It took 2 sessions about about 5 hours to get to the point where I can actually remove the valve cover and check clearances. |
Here's the order of operations so far:
Getting Cylinder Head Cover Access
Fairings
I've been into them before for various reasons. They're complicated, but came off with a minimal of swearing.
Once I had them all off access to the valve cover became seeable, but so is the mad amount of plumbing that surrounds them. Getting the fairings off is the tip of the iceberg on this job.
Frame connectors
There are some easy to get ones that you can remove once the fairings are off. 12mm bolts and a 5mm hex that connect the motor to the back and front of the frame.
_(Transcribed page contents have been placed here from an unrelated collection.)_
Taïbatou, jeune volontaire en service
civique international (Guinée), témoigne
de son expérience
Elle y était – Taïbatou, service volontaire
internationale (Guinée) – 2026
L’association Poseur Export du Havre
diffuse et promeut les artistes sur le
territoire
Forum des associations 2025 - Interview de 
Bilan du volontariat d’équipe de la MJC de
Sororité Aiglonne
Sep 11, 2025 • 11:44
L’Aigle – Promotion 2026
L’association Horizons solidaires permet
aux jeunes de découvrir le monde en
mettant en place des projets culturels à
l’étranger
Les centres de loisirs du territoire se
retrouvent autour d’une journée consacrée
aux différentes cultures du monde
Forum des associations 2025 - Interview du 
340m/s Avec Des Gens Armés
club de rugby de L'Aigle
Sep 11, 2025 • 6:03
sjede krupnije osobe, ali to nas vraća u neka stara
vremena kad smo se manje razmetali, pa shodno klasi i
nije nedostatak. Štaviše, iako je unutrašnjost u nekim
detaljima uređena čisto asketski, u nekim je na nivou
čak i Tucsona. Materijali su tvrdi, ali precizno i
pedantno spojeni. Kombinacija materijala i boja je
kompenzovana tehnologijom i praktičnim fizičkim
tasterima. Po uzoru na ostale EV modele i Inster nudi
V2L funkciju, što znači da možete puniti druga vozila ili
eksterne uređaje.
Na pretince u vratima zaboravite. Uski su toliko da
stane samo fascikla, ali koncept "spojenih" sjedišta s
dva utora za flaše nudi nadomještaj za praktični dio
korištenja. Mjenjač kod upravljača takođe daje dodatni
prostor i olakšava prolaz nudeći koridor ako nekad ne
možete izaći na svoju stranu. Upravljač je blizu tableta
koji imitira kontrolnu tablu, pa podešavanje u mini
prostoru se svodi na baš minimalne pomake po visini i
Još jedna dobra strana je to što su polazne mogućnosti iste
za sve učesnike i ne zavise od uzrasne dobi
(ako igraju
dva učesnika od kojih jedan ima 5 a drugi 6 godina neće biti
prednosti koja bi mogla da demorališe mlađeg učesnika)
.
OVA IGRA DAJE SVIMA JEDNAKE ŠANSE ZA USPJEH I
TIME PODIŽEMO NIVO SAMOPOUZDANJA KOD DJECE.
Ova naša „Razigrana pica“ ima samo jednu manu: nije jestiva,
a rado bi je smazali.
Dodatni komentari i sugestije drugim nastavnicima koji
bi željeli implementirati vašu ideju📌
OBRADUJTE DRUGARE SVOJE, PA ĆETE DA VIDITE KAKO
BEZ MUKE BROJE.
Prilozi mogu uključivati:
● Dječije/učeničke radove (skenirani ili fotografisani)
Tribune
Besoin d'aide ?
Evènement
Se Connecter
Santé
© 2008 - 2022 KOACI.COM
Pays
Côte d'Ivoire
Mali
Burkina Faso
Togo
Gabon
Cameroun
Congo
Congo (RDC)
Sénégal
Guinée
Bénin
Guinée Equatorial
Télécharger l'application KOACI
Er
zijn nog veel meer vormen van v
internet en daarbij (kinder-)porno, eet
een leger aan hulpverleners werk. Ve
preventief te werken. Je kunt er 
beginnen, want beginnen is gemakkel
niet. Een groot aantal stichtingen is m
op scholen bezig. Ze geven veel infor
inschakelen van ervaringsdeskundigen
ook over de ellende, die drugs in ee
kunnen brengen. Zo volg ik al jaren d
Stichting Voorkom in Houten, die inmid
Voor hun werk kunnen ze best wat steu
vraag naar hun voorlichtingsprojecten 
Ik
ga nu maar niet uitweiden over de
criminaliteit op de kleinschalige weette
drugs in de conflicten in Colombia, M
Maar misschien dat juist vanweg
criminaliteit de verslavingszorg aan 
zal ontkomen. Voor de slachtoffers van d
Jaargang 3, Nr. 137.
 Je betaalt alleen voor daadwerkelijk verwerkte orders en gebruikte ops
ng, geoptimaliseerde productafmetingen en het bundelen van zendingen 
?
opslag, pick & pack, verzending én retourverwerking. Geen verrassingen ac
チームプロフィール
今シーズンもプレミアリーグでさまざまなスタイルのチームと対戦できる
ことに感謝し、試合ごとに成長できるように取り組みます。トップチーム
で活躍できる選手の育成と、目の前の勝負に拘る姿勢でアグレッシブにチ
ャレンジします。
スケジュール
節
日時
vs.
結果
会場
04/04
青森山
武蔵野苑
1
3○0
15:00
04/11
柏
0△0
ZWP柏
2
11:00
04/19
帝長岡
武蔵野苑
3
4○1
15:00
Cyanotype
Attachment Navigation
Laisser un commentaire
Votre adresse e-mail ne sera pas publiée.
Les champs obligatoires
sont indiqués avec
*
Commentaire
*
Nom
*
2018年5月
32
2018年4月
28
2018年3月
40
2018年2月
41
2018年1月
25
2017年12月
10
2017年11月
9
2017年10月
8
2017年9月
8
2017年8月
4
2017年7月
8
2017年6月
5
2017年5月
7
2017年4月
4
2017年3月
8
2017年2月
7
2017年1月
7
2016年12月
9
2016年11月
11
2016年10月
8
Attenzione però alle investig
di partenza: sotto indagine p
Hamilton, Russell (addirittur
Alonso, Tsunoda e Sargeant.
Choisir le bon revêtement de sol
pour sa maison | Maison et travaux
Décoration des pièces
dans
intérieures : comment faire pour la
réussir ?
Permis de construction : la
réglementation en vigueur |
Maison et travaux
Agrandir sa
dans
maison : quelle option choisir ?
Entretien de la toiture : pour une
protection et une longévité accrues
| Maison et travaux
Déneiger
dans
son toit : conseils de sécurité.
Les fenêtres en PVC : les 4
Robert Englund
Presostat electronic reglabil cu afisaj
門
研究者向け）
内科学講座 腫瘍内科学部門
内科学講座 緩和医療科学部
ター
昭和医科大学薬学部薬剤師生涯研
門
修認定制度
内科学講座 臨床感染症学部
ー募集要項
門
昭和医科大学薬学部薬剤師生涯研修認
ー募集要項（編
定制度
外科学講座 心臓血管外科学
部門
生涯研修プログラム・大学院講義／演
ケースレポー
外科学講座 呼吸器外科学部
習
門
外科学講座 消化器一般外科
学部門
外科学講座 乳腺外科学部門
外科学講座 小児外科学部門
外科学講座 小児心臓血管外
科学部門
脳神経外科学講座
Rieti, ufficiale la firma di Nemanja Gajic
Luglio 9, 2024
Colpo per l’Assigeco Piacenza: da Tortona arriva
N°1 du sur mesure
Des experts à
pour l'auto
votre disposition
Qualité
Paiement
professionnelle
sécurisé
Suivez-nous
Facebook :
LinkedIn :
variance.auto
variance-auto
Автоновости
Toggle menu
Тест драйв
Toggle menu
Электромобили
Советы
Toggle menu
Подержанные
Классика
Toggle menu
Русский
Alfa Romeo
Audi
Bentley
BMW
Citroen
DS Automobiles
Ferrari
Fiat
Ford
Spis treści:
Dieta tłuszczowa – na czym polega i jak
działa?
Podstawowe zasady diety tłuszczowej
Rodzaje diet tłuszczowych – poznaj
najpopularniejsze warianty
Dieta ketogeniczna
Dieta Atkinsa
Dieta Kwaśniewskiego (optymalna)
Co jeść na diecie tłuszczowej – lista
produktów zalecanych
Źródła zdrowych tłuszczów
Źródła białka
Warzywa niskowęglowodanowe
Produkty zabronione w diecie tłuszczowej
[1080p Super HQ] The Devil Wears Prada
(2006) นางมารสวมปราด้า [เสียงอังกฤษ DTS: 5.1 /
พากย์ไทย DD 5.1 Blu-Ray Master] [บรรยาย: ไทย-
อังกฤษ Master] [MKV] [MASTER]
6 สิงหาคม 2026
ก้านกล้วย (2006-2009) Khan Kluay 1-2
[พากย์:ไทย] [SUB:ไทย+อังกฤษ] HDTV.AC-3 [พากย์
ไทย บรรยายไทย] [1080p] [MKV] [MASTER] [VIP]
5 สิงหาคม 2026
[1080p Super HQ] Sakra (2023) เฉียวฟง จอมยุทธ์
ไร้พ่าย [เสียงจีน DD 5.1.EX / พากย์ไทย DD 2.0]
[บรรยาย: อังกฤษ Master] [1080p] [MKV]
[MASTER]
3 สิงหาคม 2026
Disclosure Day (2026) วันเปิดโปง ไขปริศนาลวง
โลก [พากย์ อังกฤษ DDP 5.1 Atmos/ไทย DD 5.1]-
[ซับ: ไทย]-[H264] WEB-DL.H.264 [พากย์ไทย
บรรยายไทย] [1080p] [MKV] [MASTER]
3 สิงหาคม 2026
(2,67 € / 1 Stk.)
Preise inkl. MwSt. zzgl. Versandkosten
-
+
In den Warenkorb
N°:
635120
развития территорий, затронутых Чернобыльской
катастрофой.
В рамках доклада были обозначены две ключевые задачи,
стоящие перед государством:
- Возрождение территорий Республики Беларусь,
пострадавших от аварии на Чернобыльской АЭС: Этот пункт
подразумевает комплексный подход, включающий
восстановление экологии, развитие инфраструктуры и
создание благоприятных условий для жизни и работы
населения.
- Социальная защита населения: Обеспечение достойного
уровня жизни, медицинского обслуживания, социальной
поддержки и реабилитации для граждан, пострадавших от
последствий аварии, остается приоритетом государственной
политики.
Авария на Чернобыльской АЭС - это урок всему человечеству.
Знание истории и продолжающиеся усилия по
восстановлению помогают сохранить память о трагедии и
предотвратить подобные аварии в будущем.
Whenever you think that's enough, Kawasaki Heavy Industries overengineered another piece. This thing really is built like a nuclear sub.
With those off I took the coolant reserve tank out of the way (two 10mm bolts). So far I've gotten deep into this with just 10 and 12mm sockets and 5mm hex bolts (not counting all the fasteners on the fairings). The mechanical fasteners are considerately consistent (unlike Triumphs). I'm going to have to source other fairing fasteners as the cheapo Amazon ones I got all broke when removed.
There are two more frame connectors (because more of everything was how the Conours was designed), one on each side and held in by two 12mm bolts and a 5mm hex bolt. Whoever did these last tightened them to within an inch of their lives, but I got them out. The three fasteners are visible once you've got the fairings off, but once you've got them out the piece itself needs to be slid out from the plastic radiator shroud. I've been warming things up with the heat gun to prevent cracking as I bend plastic and rubber things.
The right side one is easy to access and if you've taken the fairings off, easy to remove. The pipe you see left of the top arrow is the air suction system. Getting that out is a right *@&#er. |
The left side one not so much. Note the heat gun blowing warm air on the rubbers and plastics to make things easier to remove (helps with the electrical connectors too of which there are many). |
With the frame pieces off it was a matter of removing the pipes and connectors that crowd the top of the valve cover. It's tight in there and even disconnecting electrical components was a real struggle with my non-Japanese sized hands.
First look at the valve cover, but lots of other gubbins have to come out before I could get that rubber cover folded out of the way. |
Air Suction Valve
With the air suction valve(s) - there are (of course) two of them, out you can see the cover, but that cam sensor in the middle of this pic has to come out too (8mm bolt holding it it). |
Cylinder Head Cover Removal
- Remove fairings
- Remove Air Suction Valve (see Air Suction Valve Removal)
- Stick Coils (see Stick Coil Removal in the Electrical System chapter)
With the Inlet Camshaft Position Sensor removed the valve cover was finally free and came off (out the right side) revealing the fantastically complicated top end.
Next up will be turning the engine around with a rachet and getting an idea of where the valves are in terms of clearances.